▶ _DIRECTIONS_
Below are the records; locate each line with the word "MountingHole" and copy it.

▶ _SUPPLIED RECORDS_
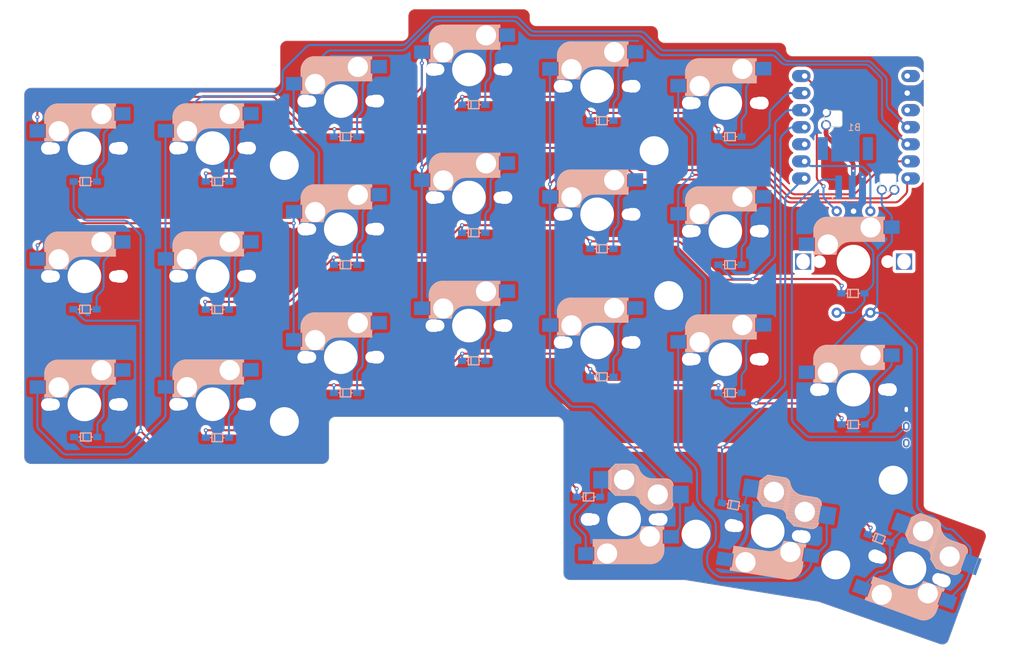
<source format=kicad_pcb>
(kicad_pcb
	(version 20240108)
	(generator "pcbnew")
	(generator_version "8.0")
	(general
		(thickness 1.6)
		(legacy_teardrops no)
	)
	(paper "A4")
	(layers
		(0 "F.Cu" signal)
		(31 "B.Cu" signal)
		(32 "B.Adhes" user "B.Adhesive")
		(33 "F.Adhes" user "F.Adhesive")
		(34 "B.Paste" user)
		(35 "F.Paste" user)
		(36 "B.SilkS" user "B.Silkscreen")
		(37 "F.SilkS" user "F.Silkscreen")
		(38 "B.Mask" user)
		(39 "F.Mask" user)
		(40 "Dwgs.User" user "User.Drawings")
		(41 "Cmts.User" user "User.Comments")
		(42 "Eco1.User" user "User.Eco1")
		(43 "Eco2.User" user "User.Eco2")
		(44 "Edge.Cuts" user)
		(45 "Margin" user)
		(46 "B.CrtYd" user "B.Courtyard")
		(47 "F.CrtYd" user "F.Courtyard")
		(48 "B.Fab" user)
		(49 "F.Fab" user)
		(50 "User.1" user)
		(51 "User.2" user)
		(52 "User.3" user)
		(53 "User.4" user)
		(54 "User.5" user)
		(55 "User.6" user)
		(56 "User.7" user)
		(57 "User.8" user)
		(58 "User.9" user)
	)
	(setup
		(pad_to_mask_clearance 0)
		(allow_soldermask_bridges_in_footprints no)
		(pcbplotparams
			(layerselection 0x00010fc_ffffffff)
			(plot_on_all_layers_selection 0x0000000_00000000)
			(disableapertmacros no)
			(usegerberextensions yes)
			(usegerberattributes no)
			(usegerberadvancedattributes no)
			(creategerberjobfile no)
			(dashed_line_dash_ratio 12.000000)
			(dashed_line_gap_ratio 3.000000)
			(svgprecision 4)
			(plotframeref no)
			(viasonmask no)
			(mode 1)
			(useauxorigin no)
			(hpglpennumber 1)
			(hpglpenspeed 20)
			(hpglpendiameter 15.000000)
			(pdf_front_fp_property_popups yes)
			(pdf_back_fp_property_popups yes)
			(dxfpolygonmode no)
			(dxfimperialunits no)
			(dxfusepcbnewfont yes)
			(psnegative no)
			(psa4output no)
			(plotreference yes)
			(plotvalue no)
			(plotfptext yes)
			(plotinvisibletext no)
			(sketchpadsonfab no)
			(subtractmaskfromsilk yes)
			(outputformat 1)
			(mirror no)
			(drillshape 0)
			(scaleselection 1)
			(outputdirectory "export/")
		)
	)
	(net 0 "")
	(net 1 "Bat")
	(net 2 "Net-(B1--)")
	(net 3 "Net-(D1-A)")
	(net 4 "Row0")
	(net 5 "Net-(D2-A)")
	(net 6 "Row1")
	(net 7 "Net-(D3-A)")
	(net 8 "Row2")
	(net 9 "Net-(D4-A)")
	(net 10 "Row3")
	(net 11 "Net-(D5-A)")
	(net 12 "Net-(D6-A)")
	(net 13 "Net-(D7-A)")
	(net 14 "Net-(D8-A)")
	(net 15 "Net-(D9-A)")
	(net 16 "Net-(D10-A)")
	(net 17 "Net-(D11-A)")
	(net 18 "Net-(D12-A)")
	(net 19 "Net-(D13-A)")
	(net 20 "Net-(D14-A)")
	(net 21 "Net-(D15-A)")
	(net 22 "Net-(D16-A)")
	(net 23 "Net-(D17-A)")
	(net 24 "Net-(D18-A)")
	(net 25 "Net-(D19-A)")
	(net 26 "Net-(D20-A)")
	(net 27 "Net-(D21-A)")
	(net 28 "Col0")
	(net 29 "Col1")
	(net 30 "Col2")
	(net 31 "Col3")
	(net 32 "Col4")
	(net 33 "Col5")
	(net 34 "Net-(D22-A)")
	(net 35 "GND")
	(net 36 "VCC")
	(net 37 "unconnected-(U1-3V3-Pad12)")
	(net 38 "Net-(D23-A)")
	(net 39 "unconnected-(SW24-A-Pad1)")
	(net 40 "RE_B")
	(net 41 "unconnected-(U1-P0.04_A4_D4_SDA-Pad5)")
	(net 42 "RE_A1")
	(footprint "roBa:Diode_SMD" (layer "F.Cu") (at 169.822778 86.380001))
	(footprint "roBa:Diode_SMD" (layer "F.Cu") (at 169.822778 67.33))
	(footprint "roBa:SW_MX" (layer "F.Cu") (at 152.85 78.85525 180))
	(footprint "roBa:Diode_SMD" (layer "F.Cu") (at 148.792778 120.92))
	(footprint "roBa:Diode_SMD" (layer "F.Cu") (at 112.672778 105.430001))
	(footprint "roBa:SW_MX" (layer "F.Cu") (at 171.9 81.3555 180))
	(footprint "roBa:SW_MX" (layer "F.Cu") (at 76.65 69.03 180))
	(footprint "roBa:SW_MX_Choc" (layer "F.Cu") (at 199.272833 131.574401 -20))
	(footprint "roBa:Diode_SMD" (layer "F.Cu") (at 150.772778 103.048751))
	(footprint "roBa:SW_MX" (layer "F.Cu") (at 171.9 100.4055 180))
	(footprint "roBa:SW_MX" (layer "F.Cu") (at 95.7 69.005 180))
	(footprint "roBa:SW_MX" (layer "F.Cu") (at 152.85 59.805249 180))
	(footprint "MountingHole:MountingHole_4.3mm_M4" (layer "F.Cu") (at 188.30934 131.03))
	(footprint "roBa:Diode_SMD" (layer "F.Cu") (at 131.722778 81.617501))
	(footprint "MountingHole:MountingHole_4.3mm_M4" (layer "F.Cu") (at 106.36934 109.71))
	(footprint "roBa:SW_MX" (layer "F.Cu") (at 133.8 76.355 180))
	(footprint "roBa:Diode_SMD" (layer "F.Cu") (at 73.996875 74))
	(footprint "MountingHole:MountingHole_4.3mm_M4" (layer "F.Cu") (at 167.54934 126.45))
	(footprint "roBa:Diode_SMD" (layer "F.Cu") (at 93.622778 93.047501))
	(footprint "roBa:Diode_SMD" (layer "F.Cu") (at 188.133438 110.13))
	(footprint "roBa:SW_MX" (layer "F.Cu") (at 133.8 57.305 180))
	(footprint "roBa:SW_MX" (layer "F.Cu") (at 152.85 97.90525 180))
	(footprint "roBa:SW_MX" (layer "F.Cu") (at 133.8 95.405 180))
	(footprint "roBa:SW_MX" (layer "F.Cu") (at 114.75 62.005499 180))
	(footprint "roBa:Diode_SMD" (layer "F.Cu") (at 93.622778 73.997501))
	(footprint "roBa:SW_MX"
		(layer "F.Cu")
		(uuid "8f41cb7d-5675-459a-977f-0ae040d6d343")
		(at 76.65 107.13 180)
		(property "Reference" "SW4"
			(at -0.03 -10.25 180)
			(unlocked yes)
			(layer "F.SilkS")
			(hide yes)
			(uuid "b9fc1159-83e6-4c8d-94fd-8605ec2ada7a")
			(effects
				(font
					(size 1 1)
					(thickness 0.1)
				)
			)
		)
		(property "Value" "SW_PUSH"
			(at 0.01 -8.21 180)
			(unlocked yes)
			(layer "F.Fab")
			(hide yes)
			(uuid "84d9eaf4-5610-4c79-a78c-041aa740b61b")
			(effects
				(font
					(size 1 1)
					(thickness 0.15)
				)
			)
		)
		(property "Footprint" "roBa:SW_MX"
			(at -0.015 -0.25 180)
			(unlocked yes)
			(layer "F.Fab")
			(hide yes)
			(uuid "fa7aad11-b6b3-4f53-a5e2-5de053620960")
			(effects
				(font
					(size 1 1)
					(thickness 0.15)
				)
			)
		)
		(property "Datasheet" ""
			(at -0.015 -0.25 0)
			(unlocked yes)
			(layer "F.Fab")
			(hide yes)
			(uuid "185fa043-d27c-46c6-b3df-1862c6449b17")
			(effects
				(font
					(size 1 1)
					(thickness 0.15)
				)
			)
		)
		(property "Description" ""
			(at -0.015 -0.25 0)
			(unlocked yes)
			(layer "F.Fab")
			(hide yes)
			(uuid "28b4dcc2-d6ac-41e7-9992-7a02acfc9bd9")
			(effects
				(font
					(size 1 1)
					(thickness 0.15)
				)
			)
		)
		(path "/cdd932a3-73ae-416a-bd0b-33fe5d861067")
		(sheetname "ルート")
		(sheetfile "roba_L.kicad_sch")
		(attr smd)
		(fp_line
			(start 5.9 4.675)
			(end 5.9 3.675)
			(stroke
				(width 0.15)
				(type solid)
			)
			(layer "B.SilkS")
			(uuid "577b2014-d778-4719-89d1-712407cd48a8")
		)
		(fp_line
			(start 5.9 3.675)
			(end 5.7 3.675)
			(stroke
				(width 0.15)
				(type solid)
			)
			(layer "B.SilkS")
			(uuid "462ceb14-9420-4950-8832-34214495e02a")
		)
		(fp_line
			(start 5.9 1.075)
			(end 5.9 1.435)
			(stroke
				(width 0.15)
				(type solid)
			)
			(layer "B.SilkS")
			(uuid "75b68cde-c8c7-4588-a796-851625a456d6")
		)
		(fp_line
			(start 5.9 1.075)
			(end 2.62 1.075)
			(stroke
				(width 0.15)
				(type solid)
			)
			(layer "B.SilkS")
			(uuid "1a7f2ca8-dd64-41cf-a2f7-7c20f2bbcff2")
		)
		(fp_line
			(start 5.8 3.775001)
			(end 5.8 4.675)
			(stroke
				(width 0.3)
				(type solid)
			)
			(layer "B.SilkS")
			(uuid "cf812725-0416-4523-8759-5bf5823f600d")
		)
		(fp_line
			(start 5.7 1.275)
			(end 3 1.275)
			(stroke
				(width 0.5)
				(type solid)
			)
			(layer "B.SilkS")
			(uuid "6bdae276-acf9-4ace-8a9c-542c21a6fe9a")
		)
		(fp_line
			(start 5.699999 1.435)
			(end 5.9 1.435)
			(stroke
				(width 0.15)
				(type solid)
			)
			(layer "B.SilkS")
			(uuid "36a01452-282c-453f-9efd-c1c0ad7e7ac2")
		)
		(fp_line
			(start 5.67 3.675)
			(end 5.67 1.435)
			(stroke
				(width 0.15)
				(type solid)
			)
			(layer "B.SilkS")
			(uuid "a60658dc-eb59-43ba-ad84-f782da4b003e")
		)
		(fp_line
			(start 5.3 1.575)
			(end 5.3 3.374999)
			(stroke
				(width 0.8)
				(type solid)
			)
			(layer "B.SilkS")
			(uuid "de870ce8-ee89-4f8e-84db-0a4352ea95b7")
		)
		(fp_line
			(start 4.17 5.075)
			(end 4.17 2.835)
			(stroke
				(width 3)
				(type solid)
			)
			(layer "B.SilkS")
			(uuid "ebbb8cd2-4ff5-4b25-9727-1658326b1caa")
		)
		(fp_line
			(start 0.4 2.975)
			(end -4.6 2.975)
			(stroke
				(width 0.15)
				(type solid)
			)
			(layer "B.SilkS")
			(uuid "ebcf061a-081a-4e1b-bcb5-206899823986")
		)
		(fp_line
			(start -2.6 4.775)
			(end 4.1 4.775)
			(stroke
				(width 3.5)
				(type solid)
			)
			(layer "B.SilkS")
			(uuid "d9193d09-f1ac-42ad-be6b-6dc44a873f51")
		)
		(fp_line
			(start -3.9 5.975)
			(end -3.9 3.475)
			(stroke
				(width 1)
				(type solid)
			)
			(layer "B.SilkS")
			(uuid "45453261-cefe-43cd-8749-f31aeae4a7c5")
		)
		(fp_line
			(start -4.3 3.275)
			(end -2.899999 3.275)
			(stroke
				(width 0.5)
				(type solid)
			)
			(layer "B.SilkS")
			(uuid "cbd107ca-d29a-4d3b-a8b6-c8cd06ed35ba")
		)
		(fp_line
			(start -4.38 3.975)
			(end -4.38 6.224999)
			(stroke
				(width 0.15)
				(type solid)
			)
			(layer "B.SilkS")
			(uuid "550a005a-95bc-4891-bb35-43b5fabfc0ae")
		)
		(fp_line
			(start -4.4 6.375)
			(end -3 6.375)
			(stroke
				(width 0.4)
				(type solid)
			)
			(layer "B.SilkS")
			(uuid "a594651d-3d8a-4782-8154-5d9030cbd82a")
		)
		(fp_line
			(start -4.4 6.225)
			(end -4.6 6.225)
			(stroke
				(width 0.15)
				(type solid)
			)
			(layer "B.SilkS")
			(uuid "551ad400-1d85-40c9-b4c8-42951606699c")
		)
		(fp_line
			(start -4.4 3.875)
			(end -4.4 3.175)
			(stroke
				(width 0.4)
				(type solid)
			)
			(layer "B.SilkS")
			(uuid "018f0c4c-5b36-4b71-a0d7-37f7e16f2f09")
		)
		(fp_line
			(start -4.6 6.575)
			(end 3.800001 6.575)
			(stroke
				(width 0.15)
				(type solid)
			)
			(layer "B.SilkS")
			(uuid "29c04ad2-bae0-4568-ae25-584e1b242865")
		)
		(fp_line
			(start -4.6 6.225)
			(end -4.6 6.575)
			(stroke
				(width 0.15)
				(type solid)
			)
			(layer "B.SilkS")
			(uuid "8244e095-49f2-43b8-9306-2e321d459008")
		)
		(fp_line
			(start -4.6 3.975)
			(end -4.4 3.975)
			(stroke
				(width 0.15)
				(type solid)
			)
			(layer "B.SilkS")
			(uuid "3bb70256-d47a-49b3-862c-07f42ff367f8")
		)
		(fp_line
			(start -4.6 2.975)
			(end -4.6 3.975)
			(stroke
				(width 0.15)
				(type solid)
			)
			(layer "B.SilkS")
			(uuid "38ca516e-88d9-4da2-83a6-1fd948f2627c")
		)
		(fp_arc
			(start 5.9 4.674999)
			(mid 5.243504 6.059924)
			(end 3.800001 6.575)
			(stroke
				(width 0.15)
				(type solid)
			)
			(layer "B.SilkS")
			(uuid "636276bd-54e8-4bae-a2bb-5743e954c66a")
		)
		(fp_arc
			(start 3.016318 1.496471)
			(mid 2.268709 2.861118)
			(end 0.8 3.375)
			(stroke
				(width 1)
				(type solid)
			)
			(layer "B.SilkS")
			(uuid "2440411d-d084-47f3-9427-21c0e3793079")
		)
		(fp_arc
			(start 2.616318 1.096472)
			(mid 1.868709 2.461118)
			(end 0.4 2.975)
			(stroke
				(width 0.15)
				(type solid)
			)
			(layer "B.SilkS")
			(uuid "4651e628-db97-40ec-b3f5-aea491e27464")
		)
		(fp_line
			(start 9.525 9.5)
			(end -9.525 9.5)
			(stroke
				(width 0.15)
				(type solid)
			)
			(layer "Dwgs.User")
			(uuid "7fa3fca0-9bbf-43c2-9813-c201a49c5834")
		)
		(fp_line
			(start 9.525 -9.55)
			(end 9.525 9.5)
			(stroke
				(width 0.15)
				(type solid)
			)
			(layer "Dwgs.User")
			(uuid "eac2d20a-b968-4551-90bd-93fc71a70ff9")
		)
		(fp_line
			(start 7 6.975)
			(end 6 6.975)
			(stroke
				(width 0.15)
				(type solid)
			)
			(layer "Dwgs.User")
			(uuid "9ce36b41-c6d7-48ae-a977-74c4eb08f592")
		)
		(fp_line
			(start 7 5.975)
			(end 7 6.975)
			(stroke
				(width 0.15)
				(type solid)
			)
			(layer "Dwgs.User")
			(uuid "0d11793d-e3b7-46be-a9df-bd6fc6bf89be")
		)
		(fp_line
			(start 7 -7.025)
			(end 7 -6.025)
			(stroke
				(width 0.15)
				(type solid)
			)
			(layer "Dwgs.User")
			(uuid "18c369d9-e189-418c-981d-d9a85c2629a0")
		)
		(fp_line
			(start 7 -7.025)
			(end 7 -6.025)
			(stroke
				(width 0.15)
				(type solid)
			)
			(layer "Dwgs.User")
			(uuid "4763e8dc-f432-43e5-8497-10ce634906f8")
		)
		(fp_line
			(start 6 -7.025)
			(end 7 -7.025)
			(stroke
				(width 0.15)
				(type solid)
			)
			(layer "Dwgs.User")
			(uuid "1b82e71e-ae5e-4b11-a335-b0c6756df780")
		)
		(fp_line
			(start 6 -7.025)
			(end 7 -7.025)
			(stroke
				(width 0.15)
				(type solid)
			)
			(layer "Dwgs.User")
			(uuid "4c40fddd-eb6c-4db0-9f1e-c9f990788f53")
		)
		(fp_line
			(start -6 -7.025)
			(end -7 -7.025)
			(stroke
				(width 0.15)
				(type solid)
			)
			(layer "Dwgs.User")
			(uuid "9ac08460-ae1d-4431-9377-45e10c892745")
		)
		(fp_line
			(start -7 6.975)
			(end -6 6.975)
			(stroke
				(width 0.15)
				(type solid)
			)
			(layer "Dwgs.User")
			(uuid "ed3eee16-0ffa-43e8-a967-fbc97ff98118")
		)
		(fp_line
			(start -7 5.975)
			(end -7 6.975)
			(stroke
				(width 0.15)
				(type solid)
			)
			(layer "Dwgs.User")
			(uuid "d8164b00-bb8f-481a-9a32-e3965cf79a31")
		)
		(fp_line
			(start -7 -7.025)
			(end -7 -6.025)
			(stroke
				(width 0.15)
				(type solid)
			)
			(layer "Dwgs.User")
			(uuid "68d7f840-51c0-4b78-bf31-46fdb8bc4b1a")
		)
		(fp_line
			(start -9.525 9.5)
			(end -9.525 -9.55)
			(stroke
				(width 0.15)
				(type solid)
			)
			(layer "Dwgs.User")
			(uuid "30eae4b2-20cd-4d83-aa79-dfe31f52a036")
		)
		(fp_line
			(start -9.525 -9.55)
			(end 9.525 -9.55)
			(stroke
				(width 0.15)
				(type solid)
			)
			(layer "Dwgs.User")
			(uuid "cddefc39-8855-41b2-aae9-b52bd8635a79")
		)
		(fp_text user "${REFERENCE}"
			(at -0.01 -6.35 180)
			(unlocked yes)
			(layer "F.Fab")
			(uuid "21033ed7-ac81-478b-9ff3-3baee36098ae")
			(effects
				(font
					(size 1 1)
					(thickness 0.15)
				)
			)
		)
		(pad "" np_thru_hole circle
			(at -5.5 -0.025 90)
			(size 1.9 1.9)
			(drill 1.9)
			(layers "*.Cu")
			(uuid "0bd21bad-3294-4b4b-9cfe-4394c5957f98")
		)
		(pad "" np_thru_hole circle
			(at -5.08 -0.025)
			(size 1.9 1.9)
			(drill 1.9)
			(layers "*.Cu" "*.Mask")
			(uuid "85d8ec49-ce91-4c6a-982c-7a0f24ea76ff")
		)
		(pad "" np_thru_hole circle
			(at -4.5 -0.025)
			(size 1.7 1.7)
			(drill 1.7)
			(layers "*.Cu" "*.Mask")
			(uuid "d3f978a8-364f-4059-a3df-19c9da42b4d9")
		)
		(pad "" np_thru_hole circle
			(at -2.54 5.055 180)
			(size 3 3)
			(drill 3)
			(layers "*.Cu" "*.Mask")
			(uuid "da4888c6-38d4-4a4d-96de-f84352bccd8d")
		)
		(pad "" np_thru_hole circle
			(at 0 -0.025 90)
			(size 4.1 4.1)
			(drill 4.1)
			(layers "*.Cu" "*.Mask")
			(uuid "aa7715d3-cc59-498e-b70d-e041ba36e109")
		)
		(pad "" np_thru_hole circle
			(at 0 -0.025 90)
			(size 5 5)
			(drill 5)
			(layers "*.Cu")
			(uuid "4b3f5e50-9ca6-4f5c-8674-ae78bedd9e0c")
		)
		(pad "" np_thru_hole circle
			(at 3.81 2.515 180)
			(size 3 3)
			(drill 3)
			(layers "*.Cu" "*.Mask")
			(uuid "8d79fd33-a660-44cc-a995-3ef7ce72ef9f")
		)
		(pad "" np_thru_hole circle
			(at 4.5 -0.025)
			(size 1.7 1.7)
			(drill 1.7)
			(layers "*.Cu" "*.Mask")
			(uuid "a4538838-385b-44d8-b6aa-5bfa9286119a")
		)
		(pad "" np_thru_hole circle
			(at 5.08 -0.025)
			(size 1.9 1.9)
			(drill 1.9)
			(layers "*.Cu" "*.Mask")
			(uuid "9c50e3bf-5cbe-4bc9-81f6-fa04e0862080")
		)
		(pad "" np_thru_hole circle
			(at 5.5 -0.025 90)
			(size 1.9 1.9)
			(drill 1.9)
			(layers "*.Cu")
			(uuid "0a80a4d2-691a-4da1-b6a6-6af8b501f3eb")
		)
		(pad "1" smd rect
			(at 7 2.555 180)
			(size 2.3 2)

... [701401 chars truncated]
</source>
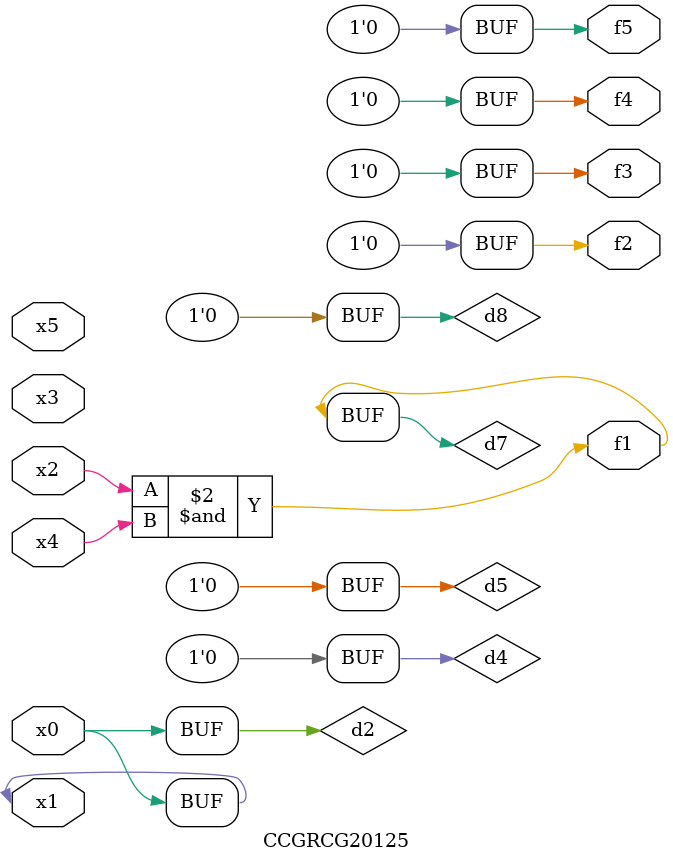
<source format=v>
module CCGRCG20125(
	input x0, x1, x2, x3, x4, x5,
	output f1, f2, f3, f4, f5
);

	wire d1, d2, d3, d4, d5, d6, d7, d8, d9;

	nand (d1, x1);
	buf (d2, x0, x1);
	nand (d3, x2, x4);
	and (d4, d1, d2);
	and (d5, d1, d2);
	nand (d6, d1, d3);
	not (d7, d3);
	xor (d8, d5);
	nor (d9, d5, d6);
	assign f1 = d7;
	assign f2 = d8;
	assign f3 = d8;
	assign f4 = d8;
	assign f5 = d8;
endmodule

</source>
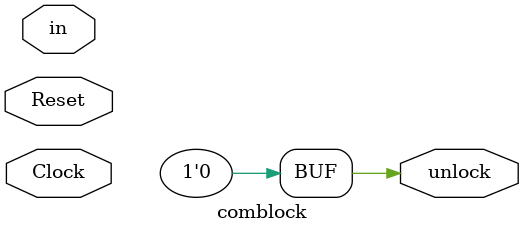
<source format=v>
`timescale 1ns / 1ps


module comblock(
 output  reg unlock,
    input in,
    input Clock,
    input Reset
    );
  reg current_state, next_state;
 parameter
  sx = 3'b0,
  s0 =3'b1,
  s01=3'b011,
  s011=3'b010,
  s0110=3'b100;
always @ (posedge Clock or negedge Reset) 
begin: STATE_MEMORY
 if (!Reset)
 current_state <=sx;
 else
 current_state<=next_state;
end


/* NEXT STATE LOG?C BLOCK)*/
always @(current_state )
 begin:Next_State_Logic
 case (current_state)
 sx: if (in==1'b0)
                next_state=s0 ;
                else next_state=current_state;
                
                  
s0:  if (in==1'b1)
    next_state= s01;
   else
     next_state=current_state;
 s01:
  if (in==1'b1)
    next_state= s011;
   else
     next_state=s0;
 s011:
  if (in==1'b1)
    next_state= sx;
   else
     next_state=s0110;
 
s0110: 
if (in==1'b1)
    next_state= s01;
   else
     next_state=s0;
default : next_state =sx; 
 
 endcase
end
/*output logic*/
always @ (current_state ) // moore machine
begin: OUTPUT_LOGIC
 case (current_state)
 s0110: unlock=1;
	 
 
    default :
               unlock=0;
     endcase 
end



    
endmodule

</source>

▶ _EXERCISE ANSWER_
	(footprint "MountingHole:MountingHole_4.3mm_M4" (layer "F.Cu") (at 188.30934 131.03))
	(footprint "MountingHole:MountingHole_4.3mm_M4" (layer "F.Cu") (at 106.36934 109.71))
	(footprint "MountingHole:MountingHole_4.3mm_M4" (layer "F.Cu") (at 167.54934 126.45))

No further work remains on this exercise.